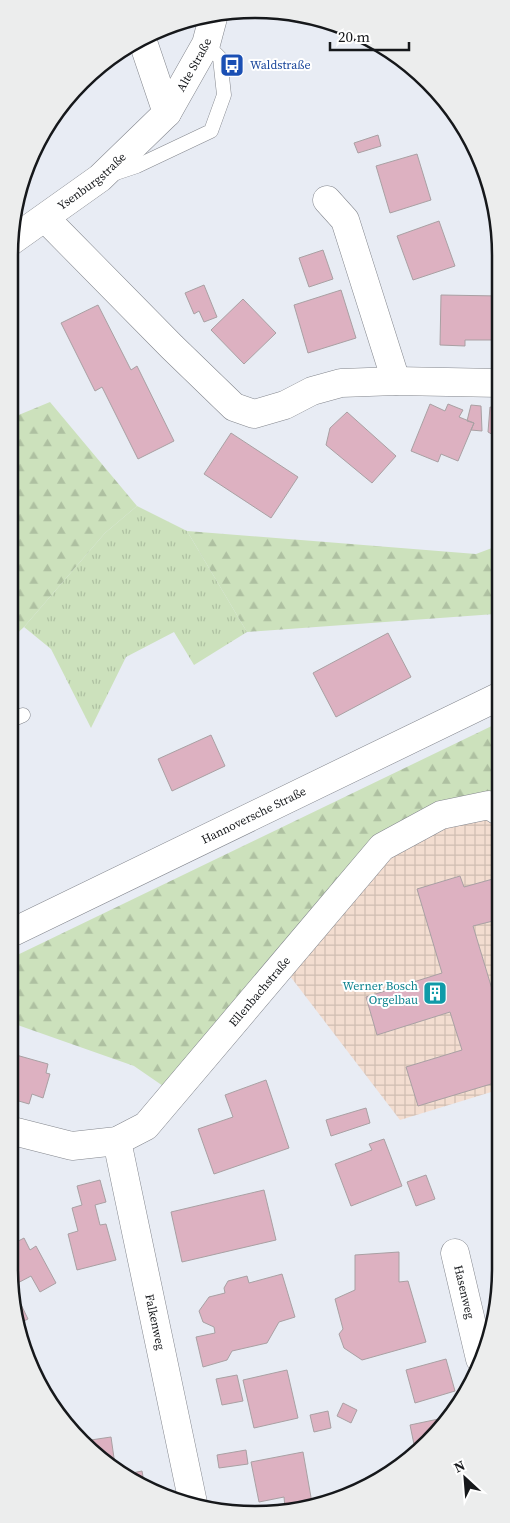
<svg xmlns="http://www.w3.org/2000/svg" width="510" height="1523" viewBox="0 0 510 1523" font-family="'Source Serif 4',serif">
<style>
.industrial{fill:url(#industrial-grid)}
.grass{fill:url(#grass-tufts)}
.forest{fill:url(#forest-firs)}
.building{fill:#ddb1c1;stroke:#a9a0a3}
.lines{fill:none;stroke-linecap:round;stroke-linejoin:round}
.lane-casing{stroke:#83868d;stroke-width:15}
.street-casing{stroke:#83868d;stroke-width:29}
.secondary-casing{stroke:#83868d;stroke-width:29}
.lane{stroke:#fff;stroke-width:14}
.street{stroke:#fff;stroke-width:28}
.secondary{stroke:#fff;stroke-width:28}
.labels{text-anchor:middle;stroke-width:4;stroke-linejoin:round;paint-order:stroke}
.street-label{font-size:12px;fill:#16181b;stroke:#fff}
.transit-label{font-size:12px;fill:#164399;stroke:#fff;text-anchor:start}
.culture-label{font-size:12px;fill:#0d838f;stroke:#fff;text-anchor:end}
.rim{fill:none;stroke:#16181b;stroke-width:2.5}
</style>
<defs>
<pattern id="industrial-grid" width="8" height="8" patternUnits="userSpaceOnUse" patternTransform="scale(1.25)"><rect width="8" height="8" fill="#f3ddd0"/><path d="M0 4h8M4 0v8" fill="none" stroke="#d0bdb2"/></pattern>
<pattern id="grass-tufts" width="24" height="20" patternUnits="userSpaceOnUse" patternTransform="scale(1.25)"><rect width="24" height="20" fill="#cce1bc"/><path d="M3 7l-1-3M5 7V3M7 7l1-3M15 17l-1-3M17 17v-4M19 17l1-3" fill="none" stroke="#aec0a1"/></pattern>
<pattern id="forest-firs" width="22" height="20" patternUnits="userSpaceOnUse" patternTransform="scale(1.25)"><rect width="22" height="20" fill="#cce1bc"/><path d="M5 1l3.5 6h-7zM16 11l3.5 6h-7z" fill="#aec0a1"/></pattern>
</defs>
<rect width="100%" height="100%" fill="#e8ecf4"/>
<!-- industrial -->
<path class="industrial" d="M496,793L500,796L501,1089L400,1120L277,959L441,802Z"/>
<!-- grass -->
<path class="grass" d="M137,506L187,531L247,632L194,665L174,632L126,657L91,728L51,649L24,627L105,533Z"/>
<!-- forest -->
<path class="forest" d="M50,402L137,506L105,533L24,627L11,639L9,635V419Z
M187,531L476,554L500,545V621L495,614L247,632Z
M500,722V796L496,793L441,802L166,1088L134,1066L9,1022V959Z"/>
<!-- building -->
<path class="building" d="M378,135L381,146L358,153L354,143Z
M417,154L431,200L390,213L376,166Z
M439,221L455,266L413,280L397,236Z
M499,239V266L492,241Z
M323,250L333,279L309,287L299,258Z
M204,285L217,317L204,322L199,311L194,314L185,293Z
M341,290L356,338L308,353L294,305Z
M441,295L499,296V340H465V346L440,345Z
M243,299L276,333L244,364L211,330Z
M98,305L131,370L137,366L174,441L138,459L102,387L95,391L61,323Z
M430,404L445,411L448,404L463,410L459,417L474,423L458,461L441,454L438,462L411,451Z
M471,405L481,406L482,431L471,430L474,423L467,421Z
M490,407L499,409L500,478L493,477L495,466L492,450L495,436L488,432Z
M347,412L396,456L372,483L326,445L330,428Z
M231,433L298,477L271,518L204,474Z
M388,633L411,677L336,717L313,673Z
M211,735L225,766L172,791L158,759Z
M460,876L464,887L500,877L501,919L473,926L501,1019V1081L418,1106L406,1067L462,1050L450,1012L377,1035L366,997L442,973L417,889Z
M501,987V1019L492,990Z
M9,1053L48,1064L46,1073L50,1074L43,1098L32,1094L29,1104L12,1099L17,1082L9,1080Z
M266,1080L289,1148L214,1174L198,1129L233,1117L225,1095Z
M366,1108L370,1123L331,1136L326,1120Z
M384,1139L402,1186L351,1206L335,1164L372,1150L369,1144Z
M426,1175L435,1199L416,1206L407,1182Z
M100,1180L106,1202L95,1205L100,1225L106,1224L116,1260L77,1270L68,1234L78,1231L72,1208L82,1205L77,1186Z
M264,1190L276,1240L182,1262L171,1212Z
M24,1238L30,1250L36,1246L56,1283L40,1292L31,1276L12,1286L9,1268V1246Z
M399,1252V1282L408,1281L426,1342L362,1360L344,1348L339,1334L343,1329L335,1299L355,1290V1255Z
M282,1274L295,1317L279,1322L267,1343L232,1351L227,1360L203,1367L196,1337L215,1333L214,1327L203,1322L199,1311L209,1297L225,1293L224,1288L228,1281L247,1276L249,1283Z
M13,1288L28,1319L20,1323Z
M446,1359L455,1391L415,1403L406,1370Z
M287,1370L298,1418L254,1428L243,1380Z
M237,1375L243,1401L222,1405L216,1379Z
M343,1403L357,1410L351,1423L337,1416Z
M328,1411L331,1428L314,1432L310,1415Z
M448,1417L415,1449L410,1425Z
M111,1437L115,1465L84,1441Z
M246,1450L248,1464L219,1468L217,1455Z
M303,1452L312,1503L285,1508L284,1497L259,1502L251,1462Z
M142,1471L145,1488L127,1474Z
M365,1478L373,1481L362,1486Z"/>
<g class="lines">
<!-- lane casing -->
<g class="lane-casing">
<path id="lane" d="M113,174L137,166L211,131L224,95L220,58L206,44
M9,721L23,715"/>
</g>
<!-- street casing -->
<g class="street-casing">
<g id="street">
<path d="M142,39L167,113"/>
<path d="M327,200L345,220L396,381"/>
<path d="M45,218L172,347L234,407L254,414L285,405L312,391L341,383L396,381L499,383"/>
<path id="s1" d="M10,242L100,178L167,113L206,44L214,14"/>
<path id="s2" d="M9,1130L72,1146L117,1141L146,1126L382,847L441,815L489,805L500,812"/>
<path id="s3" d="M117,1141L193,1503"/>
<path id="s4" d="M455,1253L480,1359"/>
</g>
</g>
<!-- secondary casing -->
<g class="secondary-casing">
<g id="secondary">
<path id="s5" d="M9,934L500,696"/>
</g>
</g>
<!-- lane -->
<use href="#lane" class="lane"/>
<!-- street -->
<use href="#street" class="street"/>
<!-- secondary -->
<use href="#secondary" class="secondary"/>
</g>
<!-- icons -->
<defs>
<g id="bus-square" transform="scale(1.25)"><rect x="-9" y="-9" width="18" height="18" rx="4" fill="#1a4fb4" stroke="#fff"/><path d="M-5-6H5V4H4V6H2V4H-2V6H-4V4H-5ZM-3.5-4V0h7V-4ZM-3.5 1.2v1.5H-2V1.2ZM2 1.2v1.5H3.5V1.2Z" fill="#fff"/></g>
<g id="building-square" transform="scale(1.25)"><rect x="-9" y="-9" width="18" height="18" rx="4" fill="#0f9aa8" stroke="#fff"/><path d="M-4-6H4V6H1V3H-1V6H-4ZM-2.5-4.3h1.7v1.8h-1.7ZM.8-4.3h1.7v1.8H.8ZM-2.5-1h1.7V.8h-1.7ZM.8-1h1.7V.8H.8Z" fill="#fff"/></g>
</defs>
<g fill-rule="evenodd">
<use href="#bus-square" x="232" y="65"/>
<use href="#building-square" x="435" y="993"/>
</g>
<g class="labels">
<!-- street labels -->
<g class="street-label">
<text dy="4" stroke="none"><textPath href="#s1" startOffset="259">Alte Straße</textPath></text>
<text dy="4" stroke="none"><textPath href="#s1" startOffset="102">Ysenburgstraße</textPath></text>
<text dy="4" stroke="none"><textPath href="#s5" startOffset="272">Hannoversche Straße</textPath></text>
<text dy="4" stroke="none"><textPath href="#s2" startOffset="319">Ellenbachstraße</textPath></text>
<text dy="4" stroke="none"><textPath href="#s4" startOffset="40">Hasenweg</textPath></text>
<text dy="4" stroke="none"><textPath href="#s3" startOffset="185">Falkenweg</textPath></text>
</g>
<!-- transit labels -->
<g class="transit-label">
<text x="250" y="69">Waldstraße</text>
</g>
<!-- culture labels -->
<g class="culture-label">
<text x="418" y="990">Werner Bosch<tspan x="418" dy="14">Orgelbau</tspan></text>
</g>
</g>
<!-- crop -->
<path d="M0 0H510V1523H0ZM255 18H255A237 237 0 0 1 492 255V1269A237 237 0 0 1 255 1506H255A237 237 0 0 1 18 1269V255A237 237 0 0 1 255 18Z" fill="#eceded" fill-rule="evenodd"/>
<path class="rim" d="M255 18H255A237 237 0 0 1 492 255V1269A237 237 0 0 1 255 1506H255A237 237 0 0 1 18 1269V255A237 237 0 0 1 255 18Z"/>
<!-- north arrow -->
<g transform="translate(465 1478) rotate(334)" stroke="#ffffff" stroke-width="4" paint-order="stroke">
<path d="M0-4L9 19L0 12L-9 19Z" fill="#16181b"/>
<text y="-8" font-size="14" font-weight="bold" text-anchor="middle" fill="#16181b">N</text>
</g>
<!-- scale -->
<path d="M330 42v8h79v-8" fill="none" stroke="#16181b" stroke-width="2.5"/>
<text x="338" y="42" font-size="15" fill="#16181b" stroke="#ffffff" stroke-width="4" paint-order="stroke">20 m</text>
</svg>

Task brief: Take from the listing every line in which the word "lines" appears.

Response:
.lines{fill:none;stroke-linecap:round;stroke-linejoin:round}
<g class="lines">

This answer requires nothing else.